WORK INSTRUCTION: Please print the whole listing again, exactly as shown.

○ ○ ○ ○ ○

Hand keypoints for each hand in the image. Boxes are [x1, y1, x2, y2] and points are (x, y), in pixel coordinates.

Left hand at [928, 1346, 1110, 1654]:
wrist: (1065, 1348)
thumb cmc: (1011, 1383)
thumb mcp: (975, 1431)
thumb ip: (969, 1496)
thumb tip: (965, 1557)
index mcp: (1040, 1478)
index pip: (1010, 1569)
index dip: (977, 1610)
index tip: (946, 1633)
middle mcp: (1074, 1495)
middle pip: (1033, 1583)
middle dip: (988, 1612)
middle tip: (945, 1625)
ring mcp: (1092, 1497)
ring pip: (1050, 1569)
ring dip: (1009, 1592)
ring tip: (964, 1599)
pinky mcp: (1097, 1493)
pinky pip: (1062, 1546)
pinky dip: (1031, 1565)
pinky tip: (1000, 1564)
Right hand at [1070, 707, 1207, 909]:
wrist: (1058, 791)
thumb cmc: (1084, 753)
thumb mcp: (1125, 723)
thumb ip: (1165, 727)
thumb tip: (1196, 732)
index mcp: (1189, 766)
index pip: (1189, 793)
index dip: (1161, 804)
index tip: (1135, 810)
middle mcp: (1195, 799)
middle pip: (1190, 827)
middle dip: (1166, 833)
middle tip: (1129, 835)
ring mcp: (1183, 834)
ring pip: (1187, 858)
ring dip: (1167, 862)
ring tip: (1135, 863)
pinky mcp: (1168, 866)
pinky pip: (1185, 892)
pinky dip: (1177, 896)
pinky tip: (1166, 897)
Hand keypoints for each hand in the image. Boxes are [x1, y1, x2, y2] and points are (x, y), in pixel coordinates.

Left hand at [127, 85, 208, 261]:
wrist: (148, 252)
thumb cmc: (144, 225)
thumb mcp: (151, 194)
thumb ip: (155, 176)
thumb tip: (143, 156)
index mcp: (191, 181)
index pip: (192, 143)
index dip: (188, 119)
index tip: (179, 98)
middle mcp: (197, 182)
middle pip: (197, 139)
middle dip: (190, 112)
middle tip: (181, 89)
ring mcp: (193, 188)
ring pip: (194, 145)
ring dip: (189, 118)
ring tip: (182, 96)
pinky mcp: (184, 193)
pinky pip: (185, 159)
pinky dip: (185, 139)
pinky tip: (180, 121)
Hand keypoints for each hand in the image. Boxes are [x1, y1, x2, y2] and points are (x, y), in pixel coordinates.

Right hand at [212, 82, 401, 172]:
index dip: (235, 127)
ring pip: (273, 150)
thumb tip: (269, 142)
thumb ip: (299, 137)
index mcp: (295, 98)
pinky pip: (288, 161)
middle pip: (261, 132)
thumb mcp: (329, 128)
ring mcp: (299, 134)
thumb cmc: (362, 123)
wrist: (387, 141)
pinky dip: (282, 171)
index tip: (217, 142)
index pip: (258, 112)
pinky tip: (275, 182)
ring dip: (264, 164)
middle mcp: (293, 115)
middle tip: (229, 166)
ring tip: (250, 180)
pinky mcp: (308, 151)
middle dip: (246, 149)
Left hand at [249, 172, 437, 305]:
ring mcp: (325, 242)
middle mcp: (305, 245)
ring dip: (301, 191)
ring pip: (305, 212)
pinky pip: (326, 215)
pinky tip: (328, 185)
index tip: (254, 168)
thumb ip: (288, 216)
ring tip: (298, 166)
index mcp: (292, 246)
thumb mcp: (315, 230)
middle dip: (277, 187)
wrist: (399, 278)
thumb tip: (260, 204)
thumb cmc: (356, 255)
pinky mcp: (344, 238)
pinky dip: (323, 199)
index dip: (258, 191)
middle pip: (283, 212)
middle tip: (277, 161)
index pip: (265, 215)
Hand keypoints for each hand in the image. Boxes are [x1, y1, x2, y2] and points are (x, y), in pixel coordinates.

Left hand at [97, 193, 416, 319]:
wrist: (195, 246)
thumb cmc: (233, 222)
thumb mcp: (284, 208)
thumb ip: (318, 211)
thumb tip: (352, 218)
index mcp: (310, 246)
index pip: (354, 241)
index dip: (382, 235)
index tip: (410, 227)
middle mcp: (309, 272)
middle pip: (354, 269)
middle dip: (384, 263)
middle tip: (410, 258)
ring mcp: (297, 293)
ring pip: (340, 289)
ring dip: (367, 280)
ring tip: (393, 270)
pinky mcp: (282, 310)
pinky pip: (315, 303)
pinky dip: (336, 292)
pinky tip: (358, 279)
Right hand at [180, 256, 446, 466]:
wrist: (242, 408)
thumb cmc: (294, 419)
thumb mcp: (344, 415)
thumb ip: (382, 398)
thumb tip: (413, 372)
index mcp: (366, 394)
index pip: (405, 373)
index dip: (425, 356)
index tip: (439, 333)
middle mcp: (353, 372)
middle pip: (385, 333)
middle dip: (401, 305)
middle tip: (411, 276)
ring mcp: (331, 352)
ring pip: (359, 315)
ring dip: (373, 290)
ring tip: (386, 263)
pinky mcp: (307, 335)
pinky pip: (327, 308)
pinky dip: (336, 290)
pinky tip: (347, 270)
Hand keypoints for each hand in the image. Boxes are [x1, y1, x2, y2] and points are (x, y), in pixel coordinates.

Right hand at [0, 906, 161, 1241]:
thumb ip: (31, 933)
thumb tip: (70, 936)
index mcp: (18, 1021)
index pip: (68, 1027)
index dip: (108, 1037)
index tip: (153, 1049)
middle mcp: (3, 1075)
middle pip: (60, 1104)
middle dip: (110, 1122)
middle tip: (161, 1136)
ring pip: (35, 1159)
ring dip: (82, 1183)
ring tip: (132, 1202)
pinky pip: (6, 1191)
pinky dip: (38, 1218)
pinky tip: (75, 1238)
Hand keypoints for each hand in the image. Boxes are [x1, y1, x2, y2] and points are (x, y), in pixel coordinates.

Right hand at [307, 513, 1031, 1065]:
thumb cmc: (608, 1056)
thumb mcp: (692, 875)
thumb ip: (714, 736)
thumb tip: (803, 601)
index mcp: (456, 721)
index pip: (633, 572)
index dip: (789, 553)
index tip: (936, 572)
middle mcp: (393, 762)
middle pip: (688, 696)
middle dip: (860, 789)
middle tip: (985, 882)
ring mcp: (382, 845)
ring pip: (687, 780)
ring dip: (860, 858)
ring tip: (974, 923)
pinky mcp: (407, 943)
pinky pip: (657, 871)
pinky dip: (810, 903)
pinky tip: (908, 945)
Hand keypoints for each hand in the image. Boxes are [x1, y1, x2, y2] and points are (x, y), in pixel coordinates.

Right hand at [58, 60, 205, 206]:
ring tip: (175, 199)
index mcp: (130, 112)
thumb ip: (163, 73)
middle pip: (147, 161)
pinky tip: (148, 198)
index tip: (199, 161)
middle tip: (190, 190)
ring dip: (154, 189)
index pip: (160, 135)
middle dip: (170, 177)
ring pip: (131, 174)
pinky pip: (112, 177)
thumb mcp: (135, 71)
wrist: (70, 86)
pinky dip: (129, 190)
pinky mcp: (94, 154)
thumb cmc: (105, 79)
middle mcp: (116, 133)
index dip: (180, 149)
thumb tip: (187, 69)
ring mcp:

○ ○ ○ ○ ○

RESULT:
Hand keypoints for each hand in the image. Boxes are [x1, y1, x2, y2] and points are (x, y), in pixel coordinates.

Left hand at [928, 1346, 1110, 1654]:
wrist: (1065, 1348)
thumb cmc: (1011, 1383)
thumb mcp: (975, 1431)
thumb ip: (969, 1496)
thumb tip: (965, 1557)
index mcp: (1040, 1478)
index pip: (1010, 1569)
index dip: (977, 1610)
index tip: (946, 1633)
middle mcp: (1074, 1495)
middle pip: (1033, 1583)
middle dip: (988, 1612)
middle tip: (945, 1625)
ring mcp: (1092, 1497)
ring pip: (1050, 1569)
ring dip: (1009, 1592)
ring tip: (964, 1599)
pinky mcp: (1097, 1493)
pinky pip: (1062, 1546)
pinky dip: (1031, 1565)
pinky tip: (1000, 1564)
Right hand at [1070, 707, 1207, 909]:
wrist: (1058, 791)
thumb cmc: (1084, 753)
thumb mcp: (1125, 723)
thumb ip: (1165, 727)
thumb tip: (1196, 732)
index mcp: (1189, 766)
index pip: (1189, 793)
index dip: (1161, 804)
index tip: (1135, 810)
middle mcp: (1195, 799)
middle pip: (1190, 827)
middle dip: (1166, 833)
middle tip: (1129, 835)
ring mcp: (1183, 834)
ring pip: (1187, 858)
ring dip: (1167, 862)
ring tip: (1135, 863)
pinky mcp: (1168, 866)
pinky pip: (1185, 892)
pinky dip: (1177, 896)
pinky tip: (1166, 897)
Hand keypoints for each hand in the image. Boxes are [x1, y1, x2, y2] and points are (x, y), in pixel coordinates.

Left hand at [127, 85, 208, 261]:
wrist: (148, 252)
thumb cmc: (144, 225)
thumb mcp: (151, 194)
thumb ip: (155, 176)
thumb tip: (143, 156)
index mcp: (191, 181)
index pip: (192, 143)
index dip: (188, 119)
index tip: (179, 98)
middle mcp: (197, 182)
middle pip: (197, 139)
middle dip: (190, 112)
middle tip: (181, 89)
ring mcp: (193, 188)
ring pip: (194, 145)
ring dip: (189, 118)
ring tip: (182, 96)
pinky mcp: (184, 193)
pinky pip: (185, 159)
pinky dip: (185, 139)
pinky tip: (180, 121)
Hand keypoints for each hand in the image. Boxes are [x1, y1, x2, y2] and points are (x, y), in pixel coordinates.

Right hand at [212, 82, 401, 172]:
index dip: (235, 127)
ring pip: (273, 150)
thumb tip: (269, 142)
thumb ip: (299, 137)
index mcp: (295, 98)
pinky pip: (288, 161)
middle pip: (261, 132)
thumb mcp: (329, 128)
ring mcp: (299, 134)
thumb cmc: (362, 123)
wrist: (387, 141)
pinky dip: (282, 171)
index tip: (217, 142)
index pip: (258, 112)
pinky tip: (275, 182)
ring dip: (264, 164)
middle mcp: (293, 115)
middle tip: (229, 166)
ring tip: (250, 180)
pinky mcp: (308, 151)
middle dip: (246, 149)
Left hand at [249, 172, 437, 305]:
ring mcp: (325, 242)
middle mcp: (305, 245)
ring dip: (301, 191)
ring pip: (305, 212)
pinky pip: (326, 215)
pinky tip: (328, 185)
index tip: (254, 168)
thumb ip: (288, 216)
ring tip: (298, 166)
index mcp: (292, 246)
thumb mcp: (315, 230)
middle dip: (277, 187)
wrist: (399, 278)
thumb tip: (260, 204)
thumb cmc: (356, 255)
pinky mcp: (344, 238)
pinky dip: (323, 199)
index dip: (258, 191)
middle pip: (283, 212)
middle tip: (277, 161)
index pip: (265, 215)
Hand keypoints for each hand in the image. Boxes are [x1, y1, x2, y2] and points are (x, y), in pixel coordinates.

Left hand at [97, 193, 416, 319]:
wrist: (195, 246)
thumb cmc: (233, 222)
thumb mcp: (284, 208)
thumb ip: (318, 211)
thumb tip: (352, 218)
index mcp: (310, 246)
index pip: (354, 241)
index dip: (382, 235)
index tip: (410, 227)
middle mcp: (309, 272)
middle pip: (354, 269)
middle dip: (384, 263)
middle tip: (410, 258)
ring mcp: (297, 293)
ring pip: (340, 289)
ring dip: (367, 280)
ring tip: (393, 270)
pinky mcp: (282, 310)
pinky pip: (315, 303)
pinky dip: (336, 292)
pinky tip: (358, 279)
Right hand at [180, 256, 446, 466]:
wrist: (242, 408)
thumb cmc: (294, 419)
thumb mcp: (344, 415)
thumb ip: (382, 398)
thumb tip: (413, 372)
index mcp: (366, 394)
index pip: (405, 373)
index dip: (425, 356)
index tip: (439, 333)
middle mcp: (353, 372)
middle pip: (385, 333)
middle dip: (401, 305)
middle tip: (411, 276)
ring mcp: (331, 352)
ring pip: (359, 315)
ring dip: (373, 290)
ring tip: (386, 263)
pinky mcp: (307, 335)
pinky pip: (327, 308)
pinky dip: (336, 290)
pinky tip: (347, 270)
Hand keypoints for each hand in the image. Boxes are [x1, y1, x2, y2] and points are (x, y), in pixel coordinates.

Right hand at [0, 906, 161, 1241]:
thumb ip: (31, 933)
thumb tip: (70, 936)
index mcp: (18, 1021)
index pip: (68, 1027)
index dip: (108, 1037)
index tip: (153, 1049)
middle mcp: (3, 1075)
middle pip: (60, 1104)
middle dip: (110, 1122)
middle tip: (161, 1136)
ring pip: (35, 1159)
ring dip: (82, 1183)
ring tip: (132, 1202)
pinky pip: (6, 1191)
pinky dip: (38, 1218)
pinky tip: (75, 1238)
Hand keypoints for each hand in the image. Boxes are [x1, y1, x2, y2] and points are (x, y), in pixel coordinates.

Right hand at [307, 513, 1031, 1065]:
thumb cmc: (608, 1056)
thumb mcp: (692, 875)
thumb ip: (714, 736)
thumb tip: (803, 601)
index mcp: (456, 721)
index pip: (633, 572)
index dip: (789, 553)
index tip: (936, 572)
middle mcp: (393, 762)
middle pip: (688, 696)
middle dip: (860, 789)
middle tip: (985, 882)
ring mcp: (382, 845)
ring pip: (687, 780)
ring dip: (860, 858)
ring tip: (974, 923)
pinky mcp: (407, 943)
pinky pip: (657, 871)
pinky dip: (810, 903)
pinky tip: (908, 945)
Hand keypoints for each hand in the image. Boxes are [x1, y1, x2, y2] and points are (x, y), in pixel coordinates.

Right hand at [58, 60, 205, 206]:
ring tip: (175, 199)
index mcp: (130, 112)
thumb ip: (163, 73)
middle pip: (147, 161)
pinky tip: (148, 198)
index tip: (199, 161)
middle tip: (190, 190)
ring dip: (154, 189)
index pip: (160, 135)
middle dip: (170, 177)
ring pip: (131, 174)
pinky pip: (112, 177)
thumb mcp: (135, 71)
wrist: (70, 86)
pinky dip: (129, 190)
pinky mcp: (94, 154)
thumb cmc: (105, 79)
middle mcp: (116, 133)
index dip: (180, 149)
thumb tip: (187, 69)
ring mcp:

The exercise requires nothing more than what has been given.